* [TEXT SECTION]

Joy, you say you’re a communication designer. What does that mean?

JS: Design isn’t only about making things look cool. Sometimes you’re starting earlier in the process, where you’re trying to help a client articulate their brand attributes and why their brand is relevant to the people they’re trying to talk to or connect with.

Do a lot of clients live under the assumption that they should bring the designer in at the end a project to add the fancy veneer?

JS: Some do. It depends on the scope of what needs to be done. I’m pretty lucky that I work with people who understand a little more about what I can bring to the table. It takes a lot of work to develop a decent communication strategy. Making it look cool is the easy part.

What does it mean to be a designer? What’s at the essence of what you’re trying to do in your daily work?

JS: You’re trying to help somebody connect with their constituency. At the end of the day, design just helps you communicate better.

That’s a good tagline. I don’t hear many designers saying that explicitly.

JS: They don’t articulate it well, I think, because it’s easy to get bogged down in jargon. Starting with what. What are you trying to communicate? Your brand? Your product? Your values? Your data? And with whom? Externally, you have constituents; internally, you need to get your team to “drink the Kool-Aid,” so that they can be good representatives of the brand. Where are you trying to communicate, online or off? Your users may be trying to accomplish different things depending on if they’re online or off.

Why do you need to communicate it? Are you trying to change behavior? Are you trying to grow a relationship? Are you just trying to report the quarterly results of your funds? Are you trying to explain or entertain?

Basically, as a designer, I’m gathering as much information as I can, trying to understand the parameters. On a website like tompeters.com, the parameters include basic limitations such as the page structure (the size of the header, etc.). There’s a timeline and a budget. So, you sift through all this stuff and end up connecting the dots. You find out things that lead you to some sort of a strategy or an approach. Then you make it look cool.

Right. Full disclosure here, you design the banners at tompeters.com. So when you design something for Tom’s site, you want it to reflect Tom’s personality, right?

JS: Right. With more corporate kinds of communications, you’re trying to acknowledge the audience in a different way than with Tom’s audience. Tom’s audience consists of fans, so what he can put out there is a reflection of him. It doesn’t have to be so much a reflection of him plus them, necessarily.

Got it. You design corporate reports as well.

JS: Melinda [Cross] my writing partner, and I just finished a brand launch for a market research firm in New York, Radius. We did identity development, website, all their printed identity materials, and ads.

That sounds like fun.

JS: Really fun. You have to figure out what people are thinking when they’re shopping for a market research firm, and why they’d choose this one. You’re addressing the potential client’s situation and mindset more directly than you are with something like Tom’s site. His banners are these little narratives about what’s going on in Tom’s world versus his clients’ world.

* [PROVIDED RECORDS]
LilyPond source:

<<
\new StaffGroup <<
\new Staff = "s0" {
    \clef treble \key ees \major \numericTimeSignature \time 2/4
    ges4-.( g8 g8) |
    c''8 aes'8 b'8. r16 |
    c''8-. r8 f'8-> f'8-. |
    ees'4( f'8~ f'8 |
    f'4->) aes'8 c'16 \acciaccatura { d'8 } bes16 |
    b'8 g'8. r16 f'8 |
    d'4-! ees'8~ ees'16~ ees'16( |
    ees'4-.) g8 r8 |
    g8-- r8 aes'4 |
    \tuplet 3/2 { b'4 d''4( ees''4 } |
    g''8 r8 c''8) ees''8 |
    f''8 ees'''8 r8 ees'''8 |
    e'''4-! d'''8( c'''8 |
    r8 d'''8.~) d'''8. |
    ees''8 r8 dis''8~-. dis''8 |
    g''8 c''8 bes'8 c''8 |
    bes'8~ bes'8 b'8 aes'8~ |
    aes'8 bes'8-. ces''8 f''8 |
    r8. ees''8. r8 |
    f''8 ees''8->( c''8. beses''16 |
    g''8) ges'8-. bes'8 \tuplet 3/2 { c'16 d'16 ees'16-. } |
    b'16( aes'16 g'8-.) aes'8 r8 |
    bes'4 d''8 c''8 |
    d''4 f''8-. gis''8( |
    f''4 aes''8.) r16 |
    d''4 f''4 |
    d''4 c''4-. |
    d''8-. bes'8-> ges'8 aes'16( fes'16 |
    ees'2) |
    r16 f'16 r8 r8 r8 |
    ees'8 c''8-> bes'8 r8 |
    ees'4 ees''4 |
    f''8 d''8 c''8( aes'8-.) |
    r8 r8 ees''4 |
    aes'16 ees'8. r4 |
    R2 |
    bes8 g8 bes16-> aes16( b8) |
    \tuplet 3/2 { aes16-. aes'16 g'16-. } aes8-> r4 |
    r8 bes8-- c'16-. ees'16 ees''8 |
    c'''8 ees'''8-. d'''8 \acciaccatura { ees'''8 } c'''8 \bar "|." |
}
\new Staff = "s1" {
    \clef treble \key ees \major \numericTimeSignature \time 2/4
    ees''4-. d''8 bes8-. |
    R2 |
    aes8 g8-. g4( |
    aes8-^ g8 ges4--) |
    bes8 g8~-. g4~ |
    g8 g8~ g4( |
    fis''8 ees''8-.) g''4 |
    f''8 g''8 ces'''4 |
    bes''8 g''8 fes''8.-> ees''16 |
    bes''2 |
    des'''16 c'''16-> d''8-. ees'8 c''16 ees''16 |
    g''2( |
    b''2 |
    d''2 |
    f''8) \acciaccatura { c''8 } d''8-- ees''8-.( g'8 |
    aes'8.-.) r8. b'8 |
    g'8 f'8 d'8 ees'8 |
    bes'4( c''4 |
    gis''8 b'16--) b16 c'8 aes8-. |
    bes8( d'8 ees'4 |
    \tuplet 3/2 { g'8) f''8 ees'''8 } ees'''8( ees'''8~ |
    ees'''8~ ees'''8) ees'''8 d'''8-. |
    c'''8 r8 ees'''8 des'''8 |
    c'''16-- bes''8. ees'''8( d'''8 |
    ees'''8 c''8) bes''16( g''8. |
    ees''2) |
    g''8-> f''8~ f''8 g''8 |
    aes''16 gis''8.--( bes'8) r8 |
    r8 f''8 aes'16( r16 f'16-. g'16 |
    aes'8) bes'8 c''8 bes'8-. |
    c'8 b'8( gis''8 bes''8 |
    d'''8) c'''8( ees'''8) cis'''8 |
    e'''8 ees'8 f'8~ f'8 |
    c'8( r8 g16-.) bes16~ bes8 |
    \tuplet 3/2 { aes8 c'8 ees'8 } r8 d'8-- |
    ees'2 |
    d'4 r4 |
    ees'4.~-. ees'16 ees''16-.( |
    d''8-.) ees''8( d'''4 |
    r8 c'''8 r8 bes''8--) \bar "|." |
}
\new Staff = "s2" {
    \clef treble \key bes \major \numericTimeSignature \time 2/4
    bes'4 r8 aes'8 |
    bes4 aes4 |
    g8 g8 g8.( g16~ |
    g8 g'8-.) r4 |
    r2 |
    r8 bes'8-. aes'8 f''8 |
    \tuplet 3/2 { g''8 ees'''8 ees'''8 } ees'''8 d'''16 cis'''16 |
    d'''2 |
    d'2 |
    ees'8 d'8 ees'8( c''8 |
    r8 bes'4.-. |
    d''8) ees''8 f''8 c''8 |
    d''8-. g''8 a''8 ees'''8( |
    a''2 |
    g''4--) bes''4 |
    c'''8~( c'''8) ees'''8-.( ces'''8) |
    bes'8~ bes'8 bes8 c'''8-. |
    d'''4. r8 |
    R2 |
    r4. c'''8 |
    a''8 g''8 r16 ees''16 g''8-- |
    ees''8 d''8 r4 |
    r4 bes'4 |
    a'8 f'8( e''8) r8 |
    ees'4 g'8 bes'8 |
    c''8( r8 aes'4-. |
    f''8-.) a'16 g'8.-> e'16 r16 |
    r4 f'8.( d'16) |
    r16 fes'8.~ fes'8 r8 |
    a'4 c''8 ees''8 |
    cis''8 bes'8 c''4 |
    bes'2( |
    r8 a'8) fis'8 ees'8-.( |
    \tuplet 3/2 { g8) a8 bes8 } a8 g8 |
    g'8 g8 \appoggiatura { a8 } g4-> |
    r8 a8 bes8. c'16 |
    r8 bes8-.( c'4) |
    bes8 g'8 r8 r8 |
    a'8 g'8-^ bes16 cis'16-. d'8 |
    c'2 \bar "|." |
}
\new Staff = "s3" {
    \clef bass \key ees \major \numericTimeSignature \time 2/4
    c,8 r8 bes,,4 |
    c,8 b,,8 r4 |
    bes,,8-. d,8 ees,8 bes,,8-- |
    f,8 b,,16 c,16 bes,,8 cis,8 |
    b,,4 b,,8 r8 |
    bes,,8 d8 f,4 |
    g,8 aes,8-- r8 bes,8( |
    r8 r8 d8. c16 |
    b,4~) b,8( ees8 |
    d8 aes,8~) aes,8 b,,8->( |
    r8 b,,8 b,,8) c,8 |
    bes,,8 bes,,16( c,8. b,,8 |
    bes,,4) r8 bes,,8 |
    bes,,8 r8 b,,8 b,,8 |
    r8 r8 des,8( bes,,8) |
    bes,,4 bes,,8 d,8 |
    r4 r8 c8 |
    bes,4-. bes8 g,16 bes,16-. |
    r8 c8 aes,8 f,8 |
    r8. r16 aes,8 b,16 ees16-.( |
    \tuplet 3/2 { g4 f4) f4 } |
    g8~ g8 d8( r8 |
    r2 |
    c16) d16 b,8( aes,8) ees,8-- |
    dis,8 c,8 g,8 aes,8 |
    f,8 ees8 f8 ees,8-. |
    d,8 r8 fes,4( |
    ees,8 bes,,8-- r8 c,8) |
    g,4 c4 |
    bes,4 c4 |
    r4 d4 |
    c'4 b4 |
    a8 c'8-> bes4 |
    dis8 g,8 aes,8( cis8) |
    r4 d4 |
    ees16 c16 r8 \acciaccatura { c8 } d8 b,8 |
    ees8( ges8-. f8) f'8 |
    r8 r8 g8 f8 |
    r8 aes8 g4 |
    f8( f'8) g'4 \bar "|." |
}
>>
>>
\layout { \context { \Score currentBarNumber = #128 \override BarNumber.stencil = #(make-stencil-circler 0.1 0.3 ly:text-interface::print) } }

* [PROBLEMS AND TASKS]
**A.** According to the interview, what work did the designer and her writing partner do for the market research firm's brand launch? List every item.
**B.** Find each line in the entries that contains the string "numericTimeSignature", and copy those lines out in full.

* [LIST OF SOLUTIONS]
**A.**
1. Identity development
2. Website
3. All their printed identity materials
4. Ads

**B.**
    \clef treble \key ees \major \numericTimeSignature \time 2/4
    \clef treble \key ees \major \numericTimeSignature \time 2/4
    \clef treble \key bes \major \numericTimeSignature \time 2/4
    \clef bass \key ees \major \numericTimeSignature \time 2/4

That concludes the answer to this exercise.